Reid has tweaked staffing a bit since January, but in October plans to implement a major overhaul of Sarasota County’s internal structure, which is intended to prevent similar problems from developing under his leadership. He’s also filling some new positions with people he knows personally and re-evaluating some long-terms staffers’ positions.
The idea is to break up the monopoly over management decisions leftover after former County Administrator Jim Ley’s resignation in 2011. Three assistant county administrators, two of whom have worked with Reid before, were tapped to fill part of the vacuum created during the 2011 procurement scandal.
“You had (Interim County Administrator) Dave Bullock trying to run an organization of 2,000,” Reid said of the problems that grew out of the interim between former County Administrator Jim Ley’s resignation and Reid’s move from Alachua County. “Dave, himself, would tell you it is unworkable, so what this basically does is restore some more management staff capabilities that we had lost.”
Two government veterans have been given additional duties.
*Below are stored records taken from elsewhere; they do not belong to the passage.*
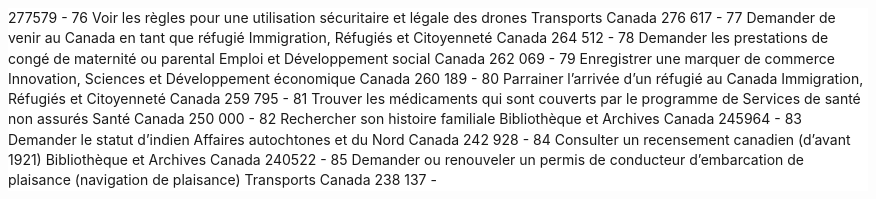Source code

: <td> 277579 </td>
<td>-</td></tr>
<tr>
<td> 76 </td>
<td> Voir les règles pour une utilisation sécuritaire et légale des drones </td>
<td> Transports Canada </td>
<td> 276 617 </td>
<td>-</td></tr>
<tr>
<td> 77 </td>
<td> Demander de venir au Canada en tant que réfugié </td>
<td> Immigration, Réfugiés et Citoyenneté Canada </td>
<td> 264 512 </td>
<td>-</td></tr>
<tr>
<td> 78 </td>
<td> Demander les prestations de congé de maternité ou parental </td>
<td> Emploi et Développement social Canada </td>
<td> 262 069 </td>
<td>-</td></tr>
<tr>
<td> 79 </td>
<td> Enregistrer une marquer de commerce </td>
<td> Innovation, Sciences et Développement économique Canada </td>
<td> 260 189 </td>
<td>-</td></tr>
<tr>
<td> 80 </td>
<td> Parrainer l’arrivée d’un réfugié au Canada </td>
<td> Immigration, Réfugiés et Citoyenneté Canada </td>
<td> 259 795 </td>
<td>-</td></tr>
<tr>
<td> 81 </td>
<td> Trouver les médicaments qui sont couverts par le programme de Services de santé non assurés </td>
<td> Santé Canada </td>
<td> 250 000 </td>
<td>-</td></tr>
<tr>
<td> 82 </td>
<td> Rechercher son histoire familiale </td>
<td> Bibliothèque et Archives Canada </td>
<td> 245964 </td>
<td>-</td></tr>
<tr>
<td> 83 </td>
<td> Demander le statut d’indien </td>
<td> Affaires autochtones et du Nord Canada </td>
<td> 242 928 </td>
<td>-</td></tr>
<tr>
<td> 84 </td>
<td> Consulter un recensement canadien (d’avant 1921) </td>
<td> Bibliothèque et Archives Canada </td>
<td> 240522 </td>
<td>-</td></tr>
<tr>
<td> 85 </td>
<td> Demander ou renouveler un permis de conducteur d’embarcation de plaisance (navigation de plaisance) </td>
<td> Transports Canada </td>
<td> 238 137 </td>
<td>-</td></tr>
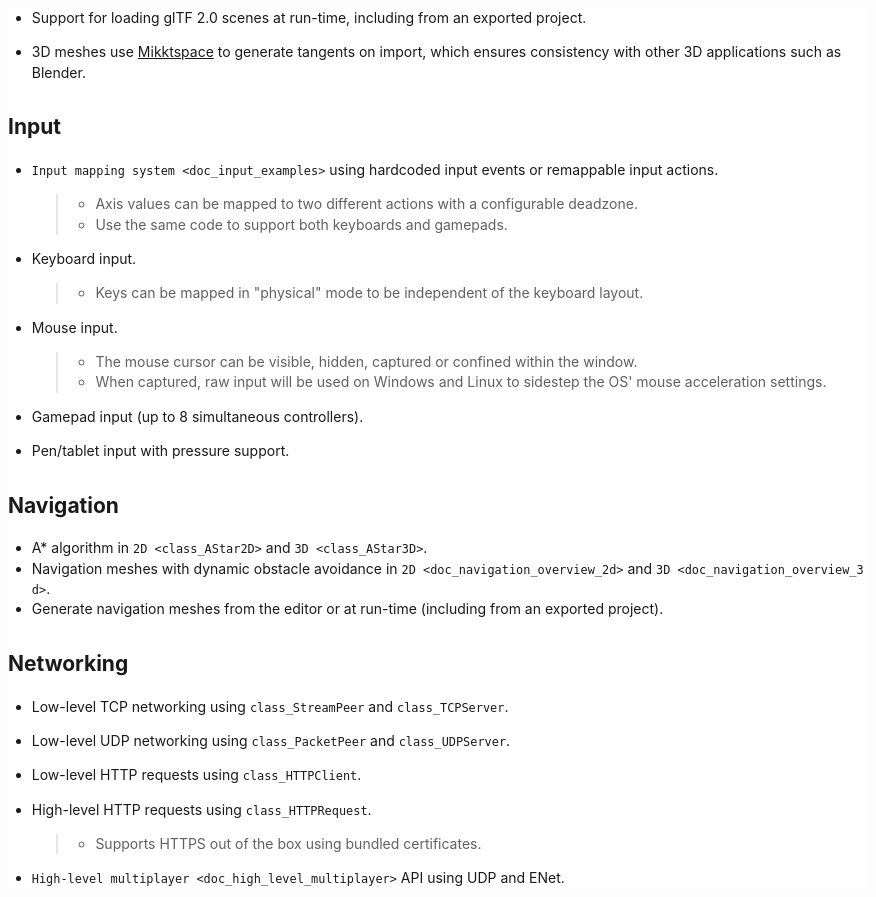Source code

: -   Support for loading glTF 2.0 scenes at run-time, including from an
    exported project.

-   3D meshes use [Mikktspace](http://www.mikktspace.com/) to generate
    tangents on import, which ensures consistency with other 3D
    applications such as Blender.

## Input

-   `Input mapping system <doc_input_examples>` using hardcoded input
    events or remappable input actions.

    > -   Axis values can be mapped to two different actions with a
    >     configurable deadzone.
    > -   Use the same code to support both keyboards and gamepads.

-   Keyboard input.

    > -   Keys can be mapped in "physical" mode to be independent of the
    >     keyboard layout.

-   Mouse input.

    > -   The mouse cursor can be visible, hidden, captured or confined
    >     within the window.
    > -   When captured, raw input will be used on Windows and Linux to
    >     sidestep the OS' mouse acceleration settings.

-   Gamepad input (up to 8 simultaneous controllers).

-   Pen/tablet input with pressure support.

## Navigation

-   A\* algorithm in `2D <class_AStar2D>` and `3D <class_AStar3D>`.
-   Navigation meshes with dynamic obstacle avoidance in
    `2D <doc_navigation_overview_2d>` and
    `3D <doc_navigation_overview_3d>`.
-   Generate navigation meshes from the editor or at run-time (including
    from an exported project).

## Networking

-   Low-level TCP networking using `class_StreamPeer` and
    `class_TCPServer`.

-   Low-level UDP networking using `class_PacketPeer` and
    `class_UDPServer`.

-   Low-level HTTP requests using `class_HTTPClient`.

-   High-level HTTP requests using `class_HTTPRequest`.

    > -   Supports HTTPS out of the box using bundled certificates.

-   `High-level multiplayer <doc_high_level_multiplayer>` API using UDP
    and ENet.

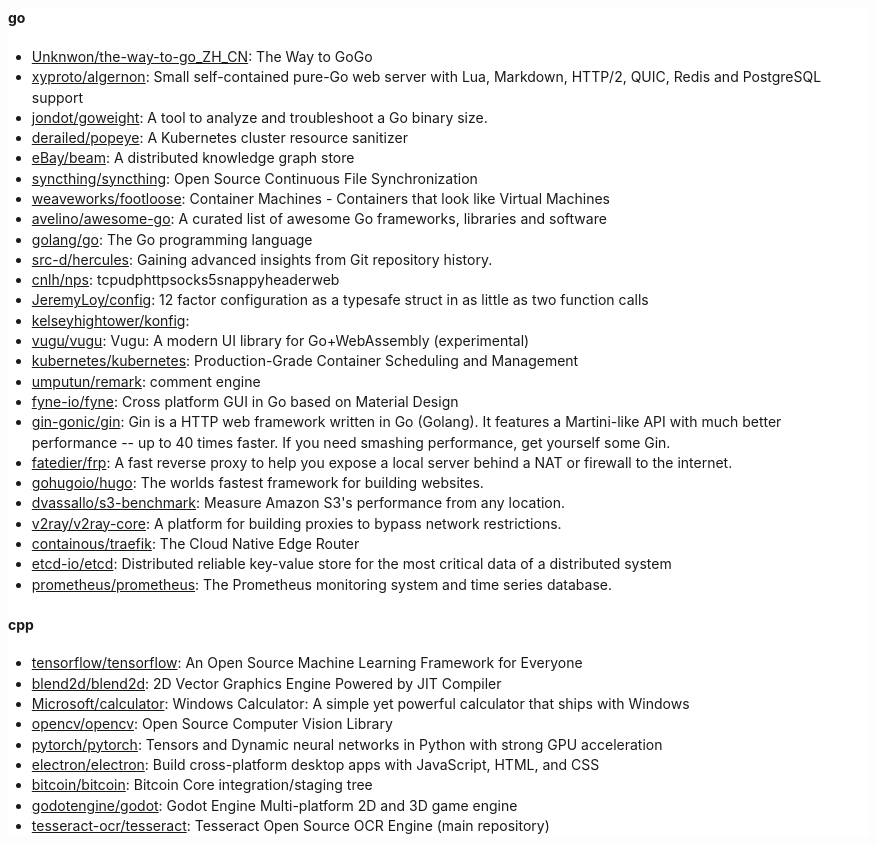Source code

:#### go
* [Unknwon/the-way-to-go_ZH_CN](https://github.com/Unknwon/the-way-to-go_ZH_CN): The Way to GoGo 
* [xyproto/algernon](https://github.com/xyproto/algernon):  Small self-contained pure-Go web server with Lua, Markdown, HTTP/2, QUIC, Redis and PostgreSQL support
* [jondot/goweight](https://github.com/jondot/goweight): A tool to analyze and troubleshoot a Go binary size.
* [derailed/popeye](https://github.com/derailed/popeye):  A Kubernetes cluster resource sanitizer
* [eBay/beam](https://github.com/eBay/beam): A distributed knowledge graph store
* [syncthing/syncthing](https://github.com/syncthing/syncthing): Open Source Continuous File Synchronization
* [weaveworks/footloose](https://github.com/weaveworks/footloose): Container Machines - Containers that look like Virtual Machines
* [avelino/awesome-go](https://github.com/avelino/awesome-go): A curated list of awesome Go frameworks, libraries and software
* [golang/go](https://github.com/golang/go): The Go programming language
* [src-d/hercules](https://github.com/src-d/hercules): Gaining advanced insights from Git repository history.
* [cnlh/nps](https://github.com/cnlh/nps): tcpudphttpsocks5snappyheaderweb
* [JeremyLoy/config](https://github.com/JeremyLoy/config): 12 factor configuration as a typesafe struct in as little as two function calls
* [kelseyhightower/konfig](https://github.com/kelseyhightower/konfig): 
* [vugu/vugu](https://github.com/vugu/vugu): Vugu: A modern UI library for Go+WebAssembly (experimental)
* [kubernetes/kubernetes](https://github.com/kubernetes/kubernetes): Production-Grade Container Scheduling and Management
* [umputun/remark](https://github.com/umputun/remark): comment engine
* [fyne-io/fyne](https://github.com/fyne-io/fyne): Cross platform GUI in Go based on Material Design
* [gin-gonic/gin](https://github.com/gin-gonic/gin): Gin is a HTTP web framework written in Go (Golang). It features a Martini-like API with much better performance -- up to 40 times faster. If you need smashing performance, get yourself some Gin.
* [fatedier/frp](https://github.com/fatedier/frp): A fast reverse proxy to help you expose a local server behind a NAT or firewall to the internet.
* [gohugoio/hugo](https://github.com/gohugoio/hugo): The worlds fastest framework for building websites.
* [dvassallo/s3-benchmark](https://github.com/dvassallo/s3-benchmark): Measure Amazon S3's performance from any location.
* [v2ray/v2ray-core](https://github.com/v2ray/v2ray-core): A platform for building proxies to bypass network restrictions.
* [containous/traefik](https://github.com/containous/traefik): The Cloud Native Edge Router
* [etcd-io/etcd](https://github.com/etcd-io/etcd): Distributed reliable key-value store for the most critical data of a distributed system
* [prometheus/prometheus](https://github.com/prometheus/prometheus): The Prometheus monitoring system and time series database.

#### cpp
* [tensorflow/tensorflow](https://github.com/tensorflow/tensorflow): An Open Source Machine Learning Framework for Everyone
* [blend2d/blend2d](https://github.com/blend2d/blend2d): 2D Vector Graphics Engine Powered by JIT Compiler
* [Microsoft/calculator](https://github.com/Microsoft/calculator): Windows Calculator: A simple yet powerful calculator that ships with Windows
* [opencv/opencv](https://github.com/opencv/opencv): Open Source Computer Vision Library
* [pytorch/pytorch](https://github.com/pytorch/pytorch): Tensors and Dynamic neural networks in Python with strong GPU acceleration
* [electron/electron](https://github.com/electron/electron): Build cross-platform desktop apps with JavaScript, HTML, and CSS
* [bitcoin/bitcoin](https://github.com/bitcoin/bitcoin): Bitcoin Core integration/staging tree
* [godotengine/godot](https://github.com/godotengine/godot): Godot Engine  Multi-platform 2D and 3D game engine
* [tesseract-ocr/tesseract](https://github.com/tesseract-ocr/tesseract): Tesseract Open Source OCR Engine (main repository)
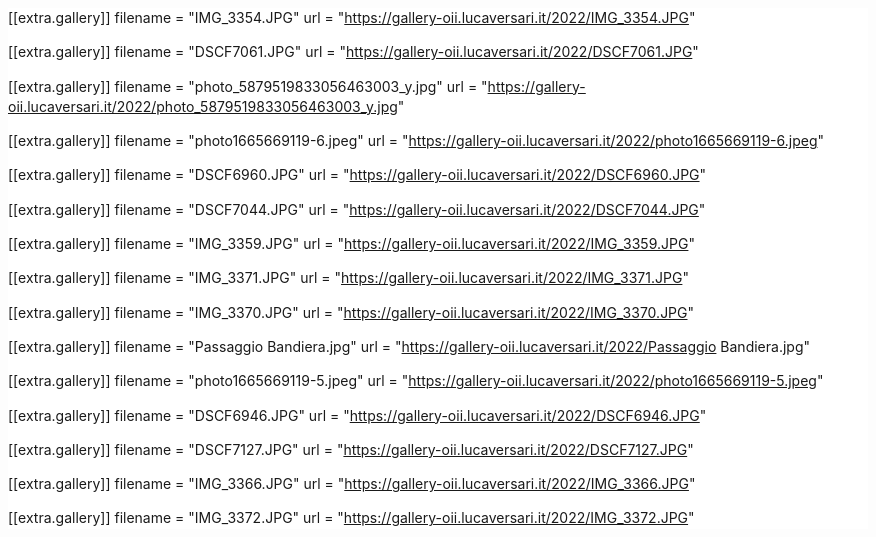 [[extra.gallery]]
filename = "IMG_3354.JPG"
url = "https://gallery-oii.lucaversari.it/2022/IMG_3354.JPG"

[[extra.gallery]]
filename = "DSCF7061.JPG"
url = "https://gallery-oii.lucaversari.it/2022/DSCF7061.JPG"

[[extra.gallery]]
filename = "photo_5879519833056463003_y.jpg"
url = "https://gallery-oii.lucaversari.it/2022/photo_5879519833056463003_y.jpg"

[[extra.gallery]]
filename = "photo1665669119-6.jpeg"
url = "https://gallery-oii.lucaversari.it/2022/photo1665669119-6.jpeg"

[[extra.gallery]]
filename = "DSCF6960.JPG"
url = "https://gallery-oii.lucaversari.it/2022/DSCF6960.JPG"

[[extra.gallery]]
filename = "DSCF7044.JPG"
url = "https://gallery-oii.lucaversari.it/2022/DSCF7044.JPG"

[[extra.gallery]]
filename = "IMG_3359.JPG"
url = "https://gallery-oii.lucaversari.it/2022/IMG_3359.JPG"

[[extra.gallery]]
filename = "IMG_3371.JPG"
url = "https://gallery-oii.lucaversari.it/2022/IMG_3371.JPG"

[[extra.gallery]]
filename = "IMG_3370.JPG"
url = "https://gallery-oii.lucaversari.it/2022/IMG_3370.JPG"

[[extra.gallery]]
filename = "Passaggio Bandiera.jpg"
url = "https://gallery-oii.lucaversari.it/2022/Passaggio Bandiera.jpg"

[[extra.gallery]]
filename = "photo1665669119-5.jpeg"
url = "https://gallery-oii.lucaversari.it/2022/photo1665669119-5.jpeg"

[[extra.gallery]]
filename = "DSCF6946.JPG"
url = "https://gallery-oii.lucaversari.it/2022/DSCF6946.JPG"

[[extra.gallery]]
filename = "DSCF7127.JPG"
url = "https://gallery-oii.lucaversari.it/2022/DSCF7127.JPG"

[[extra.gallery]]
filename = "IMG_3366.JPG"
url = "https://gallery-oii.lucaversari.it/2022/IMG_3366.JPG"

[[extra.gallery]]
filename = "IMG_3372.JPG"
url = "https://gallery-oii.lucaversari.it/2022/IMG_3372.JPG"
Sarasota County Chief Financial Officer Steve Botelho, who was most recently budget director, oversaw the hire of Suzanne Gable as director of strategic and financial planning, a position that pays $107,000 annually.
Sarasota County Public Works Director Jim Harriott will become county engineer and oversee activities in the BOB Building and the county’s capital assets group, one of the five overlapping service clusters outlined in the prospective restructuring proposal.
Reid would not comment on the fate of the deputy county administrator position being vacated by Bill Little when he retires next year, but in the organizational chart draft, the position oversees strategic planning and initiatives — directly under Reid.
Reid began filling three assistant county administrator slots in June, when he hired Thomas Harmer, who has experience in emergency services and worked with Reid in Alachua County. Also from Alachua, is Lee Ann Lowery, who joins the ranks along with new Assistant County Administrator Mark Cunningham.
“I’m building an organization for the next 10 to 20 years, not the last 10 or 20 years,” Reid said.